'Working?' asked Mabel, with some sympathy.
'Well—and cricketing,' he said ingenuously. 'I call it a swindle.'
'He talks quite a dialect of his own,' thought Mabel surprised. 'Vincent didn't. I wonder if Mr. Ashburn can.'
Mr. Ashburn, after a short period of enforced silence spent in uncharitable feelings respecting fair-haired Mr. Pidgely, had been suddenly attacked by the lady on his left, a plump lady with queer comic inflections in her voice, the least touch of brogue, and a reputation for daring originality.
'I suppose now,' she began, 'ye've read the new book they're talking so much about—this "Illusion"? And h'wat's your private opinion? I wonder if I'll find a man with the courage to agree with me, for I said when I'd come to the last page, "Well, they may say what they like, but I never read such weary rubbish in all me life," and I never did!'
Mark laughed—he could not help it—but it was a laugh of real enjoyment, without the slightest trace of pique or wounded vanity in it. 'I'll make a confession,' he said. 'I do think myself that the book has been luckier than it deserves—only, as the—the man who wrote it is a—a very old friend of mine—you see, I mustn't join in abusing it.'
Mabel heard this and liked Mark the better for it. 'I suppose he couldn't do anything else very well without making a scene,' she thought, 'but he did it very nicely.

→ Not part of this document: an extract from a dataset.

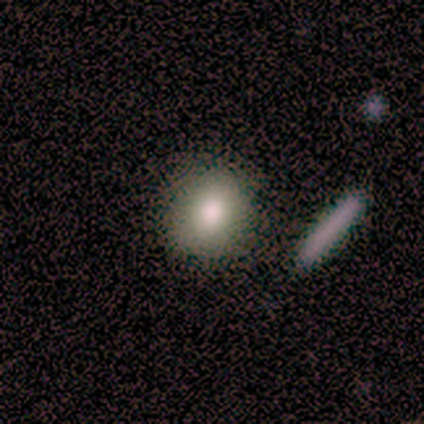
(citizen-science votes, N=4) Morphology: type=smooth (100%); roundness=round (75%); merging=none (50%).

I hope that woman will find out who he is though; it will be a lesson to her!' Here Mabel was not quite fair, perhaps, for the lady had a right to her opinion, and anything is better than humbug. But she was very needlessly pitying Mark for having to listen to such unpalatable candour, little dreaming how welcome it was to him, or how grateful he felt to his critic. When Mark was free again, after an animated discussion with his candid neighbour, in which each had amused the other and both were on the way to becoming intimate, he found the spoony youth finishing the description of a new figure he had seen in a cotillon. 'You all sit down on chairs, don't you know,' he was saying, 'and then the rest come through doors;' and Mabel said, with a spice of malice (for she was being excessively bored), that that must be very pretty and original.
Mr. Langton was chatting ponderously at his end of the table, and Mrs. Langton was being interested at hers by an account the judge's lady was giving of a protégé of hers, an imbecile, who made his living by calling neighbours who had to be up early.
'Perhaps it's prejudice,' said Mrs. Langton, 'but I do not think I should like to be called by an idiot; he might turn into a maniac some day. They do quite suddenly at times, don't they?' she added, appealing to the professor, 'and that wouldn't be nice, you know, if he did. What would you do?' she inquired generally.
'Shouldn't get up,' said a rising young barrister.